Das Urteil vom 20. Dezember 2017 ist nichtig, weil das SG entschieden hat, obwohl der Rechtsstreit zu diesem Zeitpunkt bereits erledigt und die Sache nicht mehr rechtshängig war. Ein nach Ende der Rechtshängigkeit noch in der Hauptsache ergangenes Urteil ist wirkungslos (vgl. Keller, in: Meyer-Ladewig/Keller/Leitherer/Schmidt, a.a.O., § 125 Rn. 5b). Das gilt vorliegend auch, soweit das SG – über das Begehren des Klägers hinausgehend – noch über den vom Anerkenntnis umfassten Zeitraum entschieden hat. Da im sozialgerichtlichen Verfahren das angenommene Anerkenntnis die Rechtshängigkeit beendet, war weder Raum für ein Anerkenntnisurteil (§ 202 Satz 1 SGG in Verbindung mit § 307 Satz 1 ZPO) noch – wie hier erlassen – für ein streitiges Urteil. Es bestand auch kein Streit über die Wirksamkeit des Teilanerkenntnisses, so dass es aus diesem Grund einer Entscheidung bedurft hätte, die zudem zuerst die Frage der Wirksamkeit des Anerkenntnisses zu klären gehabt hätte (vgl. Schmidt, a.a.O., § 101 Rn. 24).
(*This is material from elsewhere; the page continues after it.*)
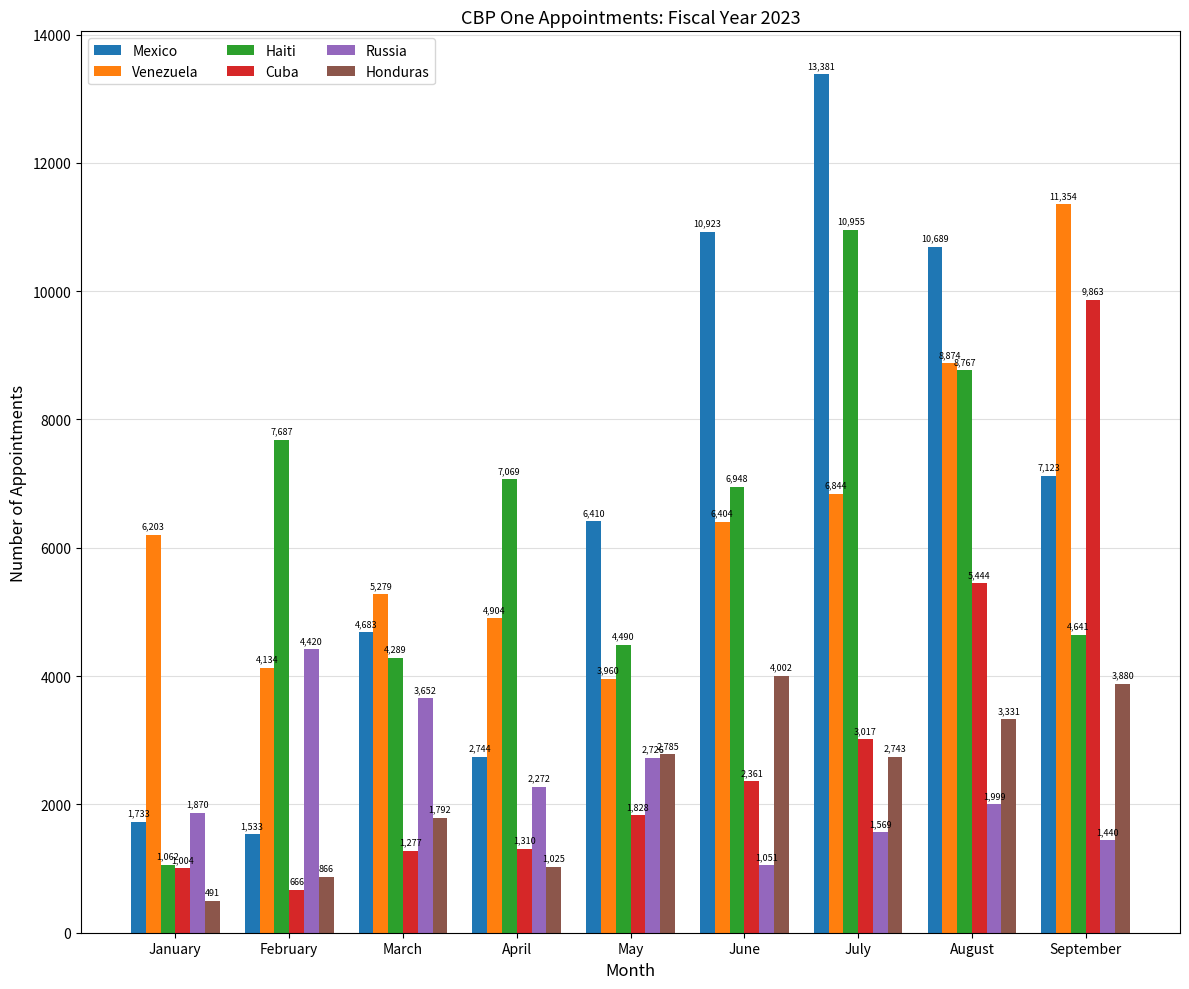

What is the sum of all Haiti values?

55908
Die bloße Aufhebung des nichtigen Urteils entspricht aber nicht dem Berufungsbegehren des Klägers. Dieser ist gerade nicht der Auffassung, dass das Urteil wirkungslos und nichtig sei. Im Übrigen hätte er an dessen Aufhebung auch kein berechtigtes Interesse. Soweit das SG den Beklagten trotz des angenommenen Anerkenntnisses noch verurteilt hat, ist der Kläger nicht beschwert. Und auch soweit das SG die Klage abgewiesen hat, würde sich seine Rechtsstellung durch die bloße Aufhebung des Urteils nicht verbessern. Diese würde ihm insbesondere nicht die Möglichkeit eröffnen, sein Begehren erneut gerichtlich geltend zu machen. Denn nach Rechtsprechung des BSG schließt eine Klagerücknahme eine erneute Klageerhebung aus, selbst wenn bei der neuen Klage die Klagefrist gewahrt wäre (vgl. BSG, Urteil vom 13. Juli 2017 – B 8 SO 1/16 R –, juris Rn. 16; a.A.: Schmidt, a.a.O., Rn. § 102 Rn. 11 m.w.N.). Jedenfalls aber scheidet eine erneute Klage vorliegend schon deshalb aus, weil die Klagefrist des § 87 SGG bereits verstrichen ist.

Im Übrigen gibt der Tenor des angegriffenen Urteils die Rechtslage, wie sie sich aus dem angenommenen Anerkenntnis und der Klagerücknahme im Übrigen ergibt, zutreffend wieder.

4. Die Kostenentscheidung beruht auf entsprechender Anwendung von § 193 Abs. 1 SGG.

5. Gründe für eine Zulassung der Revision (§ 160 Abs. 2 SGG) liegen nicht vor.